Job:
Your answer should be the data below, reproduced with nothing changed.

Saved data entries:
——

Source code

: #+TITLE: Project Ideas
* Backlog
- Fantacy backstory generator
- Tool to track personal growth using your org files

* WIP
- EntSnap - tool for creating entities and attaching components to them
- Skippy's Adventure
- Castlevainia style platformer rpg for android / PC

——

Problem solution:
Source code

: #+TITLE: Project Ideas
* Backlog
- Fantacy backstory generator
- Tool to track personal growth using your org files

* WIP
- EntSnap - tool for creating entities and attaching components to them
- Skippy's Adventure
- Castlevainia style platformer rpg for android / PC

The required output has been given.